> Collected data:

_ _ _ _ _ _ _

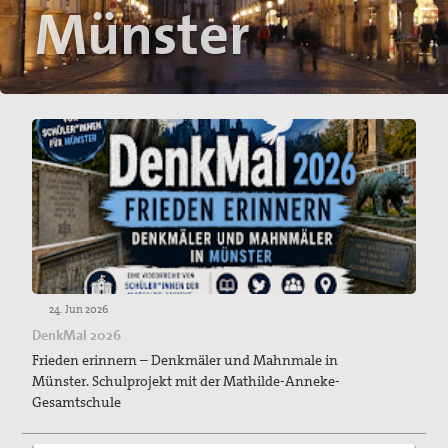
Münster
Flucht und Migration
Friedensbildung
Frieden, Soziale Gerechtigkeit und Klimapolitik
pc-Korrespondenz
Archiv
Materialien
Print-Materialien
Newsletter
24. Jun 2026
DenkMal 2026
Ausstellung Gestalten der Gewaltfreiheit
Frieden erinnern – Denkmäler und Mahnmale in
Münster. Schulprojekt mit der Mathilde-Anneke-
Papst Johannes XXIII-Preis
Gesamtschule
Preisträger*innen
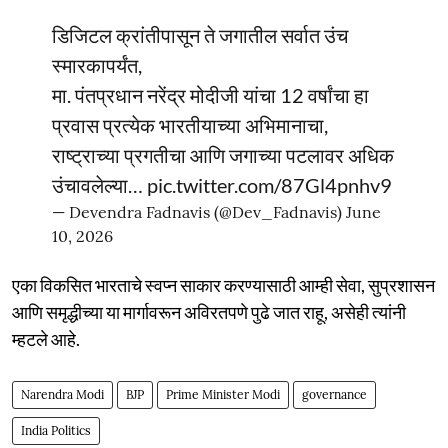
डिजिटल क्रांतीपासून ते जगातील सर्वात उंच
स्मारकापर्यंत,
मा. पंतप्रधान नरेंद्र मोदीजी यांचा 12 वर्षांचा हा
प्रवास प्रत्येक भारतीयाच्या अभिमानाचा,
राष्ट्राच्या प्रगतीचा आणि जगाच्या पटलावर अधिक
उंचावलेल्या…
pic.twitter.com/87Gl4pnhv9
— Devendra Fadnavis (@Dev_Fadnavis)
June
10, 2026
एका विकसित भारताचे स्वप्न साकार करण्यासाठी आम्ही सेवा, सुप्रशासन
आणि समृद्धीच्या या मार्गावरून अविरतपणे पुढे जात राहू, असेही त्यांनी
म्हटले आहे.
Narendra Modi
BJP
Prime Minister Modi
governance
India Politics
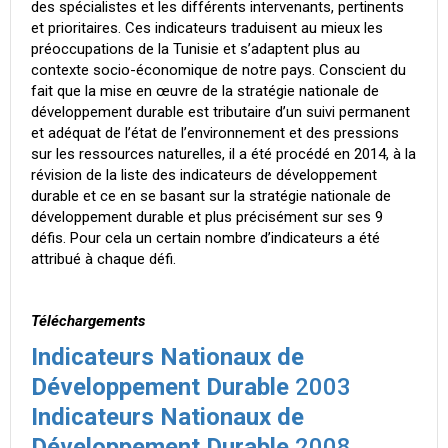
des spécialistes et les différents intervenants, pertinents
et prioritaires. Ces indicateurs traduisent au mieux les
préoccupations de la Tunisie et s’adaptent plus au
contexte socio-économique de notre pays. Conscient du
fait que la mise en œuvre de la stratégie nationale de
développement durable est tributaire d’un suivi permanent
et adéquat de l’état de l’environnement et des pressions
sur les ressources naturelles, il a été procédé en 2014, à la
révision de la liste des indicateurs de développement
durable et ce en se basant sur la stratégie nationale de
développement durable et plus précisément sur ses 9
défis. Pour cela un certain nombre d’indicateurs a été
attribué à chaque défi.
Téléchargements
Indicateurs Nationaux de
Développement Durable
2003
Indicateurs Nationaux de
Développement Durable
2008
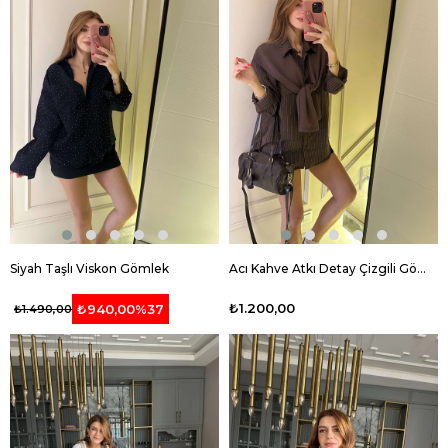
Siyah Taşlı Viskon Gömlek
Acı Kahve Atkı Detay Çizgili Gömlek
₺1.200,00
₺940,00
%37
₺1.490,00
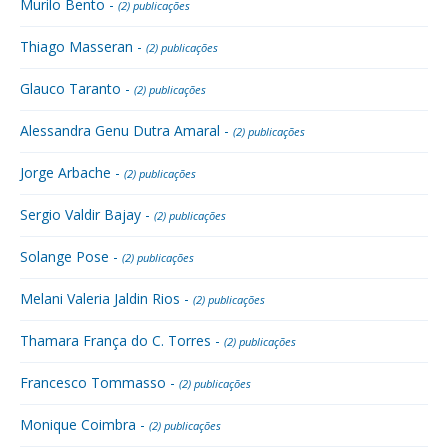
Murilo Bento -
(2) publicações
Thiago Masseran -
(2) publicações
Glauco Taranto -
(2) publicações
Alessandra Genu Dutra Amaral -
(2) publicações
Jorge Arbache -
(2) publicações
Sergio Valdir Bajay -
(2) publicações
Solange Pose -
(2) publicações
Melani Valeria Jaldin Rios -
(2) publicações
Thamara França do C. Torres -
(2) publicações
Francesco Tommasso -
(2) publicações
Monique Coimbra -
(2) publicações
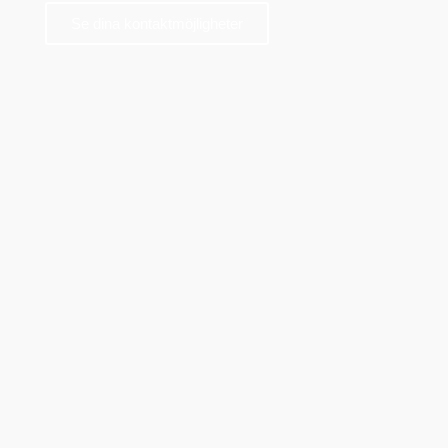
Se dina kontaktmöjligheter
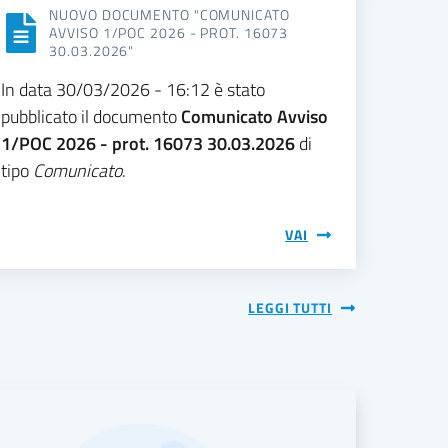
NUOVO DOCUMENTO "COMUNICATO
AVVISO 1/POC 2026 - PROT. 16073
30.03.2026"
In data 30/03/2026 - 16:12 è stato
pubblicato il documento
Comunicato Avviso
1/POC 2026 - prot. 16073 30.03.2026
di
tipo
Comunicato
.
VAI
LEGGI TUTTI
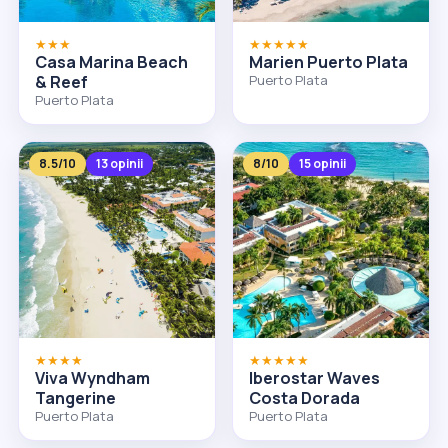
★★★
★★★★★
Casa Marina Beach
Marien Puerto Plata
& Reef
Puerto Plata
Puerto Plata
8.5/10
13 opinii
8/10
15 opinii
★★★★
★★★★★
Viva Wyndham
Iberostar Waves
Tangerine
Costa Dorada
Puerto Plata
Puerto Plata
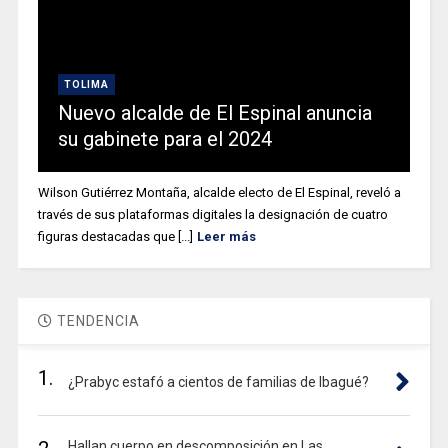
TOLIMA
Nuevo alcalde de El Espinal anuncia
su gabinete para el 2024
Wilson Gutiérrez Montaña, alcalde electo de El Espinal, reveló a
través de sus plataformas digitales la designación de cuatro
figuras destacadas que [...]
Leer más
TENDENCIA
1.
¿Prabyc estafó a cientos de familias de Ibagué?
Hallan cuerpo en descomposición en Las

_ _ _ _ _ _ _

> Task directions: Identify each line of the records above that contains the word "nationale", and copy those lines.

> Worked solution:
fait que la mise en œuvre de la stratégie nationale de
durable et ce en se basant sur la stratégie nationale de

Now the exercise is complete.